**TEXT BLOCK:**
——

The new New Zealand of Kane Williamson

Kane Williamson
New Zealand captain Kane Williamson lifts his bat in celebration of his century. (Photo by JEKESAI NJIKIZANA/AFP/Getty Images)

It has been a busy week for Kane Williamson. With New Zealand cricket on the rise and climbing up the ladder, the job of the skipper is perhaps the most important of them all. Especially given their illustrious history and glory in the past, the skipper of the Black Caps is an important person. Many have held the role – Martin Crowe, Stephen Fleming, and even Brendon McCullum.

In February 2016, the cricketing fraternity was thrust into a shockwave when Brendon McCullum announced his retirement. While many took to social media to pay their tributes, some were not entirely convinced of this decision. While the fact remains that he did not make a return for the World T20, fans in India especially were simply distraught. They wanted one more chance to witness McCullum in action. Although they were eventually going to get their wish in the IPL as he plied his trade with the Gujarat Lions, the McCullum of New Zealand and the McCullum of the IPL are almost like two different people.

——

**GIVEN MATERIAL:**
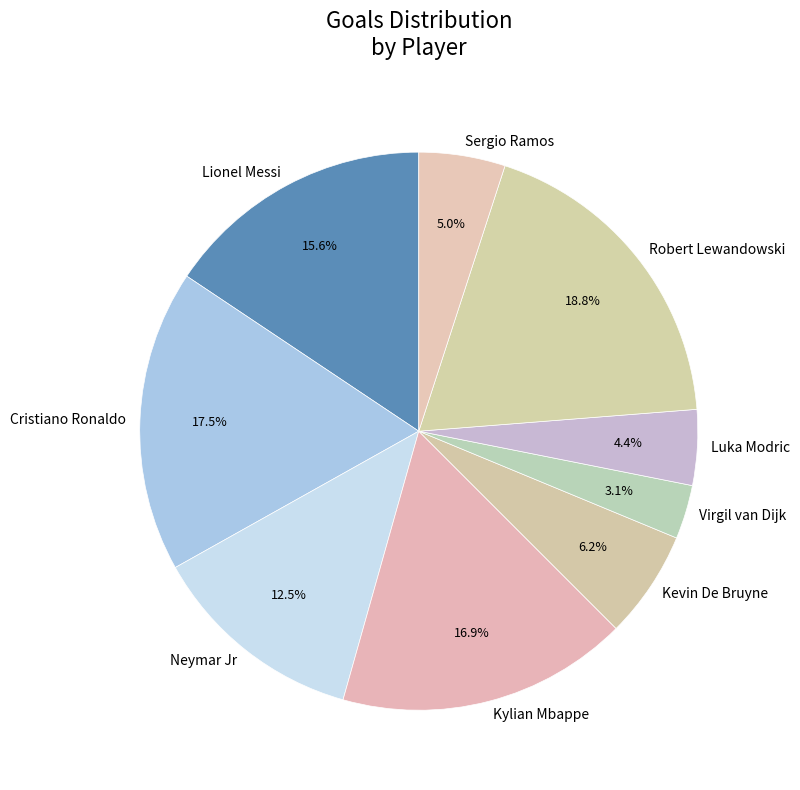

Between Neymar Jr and Luka Modric, which is larger?

Neymar Jr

——

**EXERCISE TASKS:**
A. In the Kane Williamson article, retype everything from "The new New" down to "JEKESAI NJIKIZANA/AFP/Getty Images)".
B. According to the Kane Williamson article, which IPL team did Brendon McCullum play for after his retirement?

**PROBLEM SOLUTIONS:**
A.
The new New Zealand of Kane Williamson

Kane Williamson
New Zealand captain Kane Williamson lifts his bat in celebration of his century. (Photo by JEKESAI NJIKIZANA/AFP/Getty Images)

B. The Gujarat Lions.